June 2022
Sample Size: 8 Companies
Median Rating Value of sample size: BBB
Individual Parameters Contributing to the Score
Moderate Over Supply
The domestic sponge iron volumes were impacted during FY21 on account of lower economic activity and supply side constraints. As per a Joint Plant Committee report, the sponge iron output for FY22 was 39 MT as against 34.4 MT during FY21. The coal based route accounted for 82% of the output. As per CMIE data, the industry reported increase in export volumes by 50.5% from 0.52 MT for FY21 to 0.79 MT for FY22. Imported scrap is a substitute of sponge iron. The outlook for FY23 will be linked to demand from user sectors.
Fragmented Industry
Industry remains fragmented and unorganized by nature. Margins will continue to be low in view of the low value addition.

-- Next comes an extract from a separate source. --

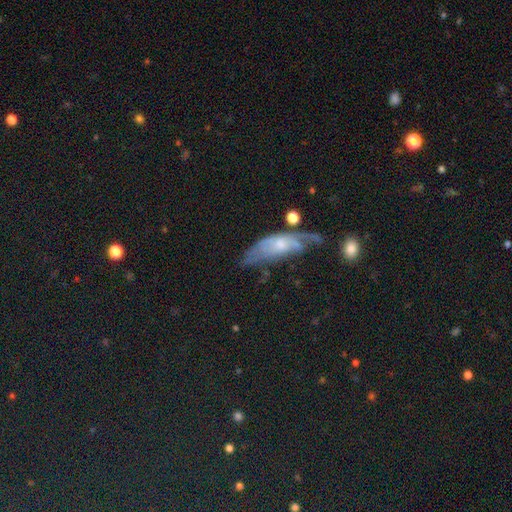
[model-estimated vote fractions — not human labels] Smooth or featured: featured or disk — 38% (smooth — 34%)
Merging: none — 49% (minor disturbance — 28%)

Stable Regulatory environment
The secondary steel manufacturing route will get a boost if the proposed domestic vehicle scrappage policy is implemented which will ensure higher availability of scrap and lower dependence on scrap imports. Sponge iron units are required to adhere to stringent pollution control norms.
Largely predictable supply of inputs from diversified sources or Raw Materials with rare, occasional disruptions / fairly predictable price band
Higher vulnerability in iron ore and coal prices are due to absence of direct access to iron ore and coal mines. The Government policies on export of iron ore also has a bearing on cost structures of the sponge iron manufacturers.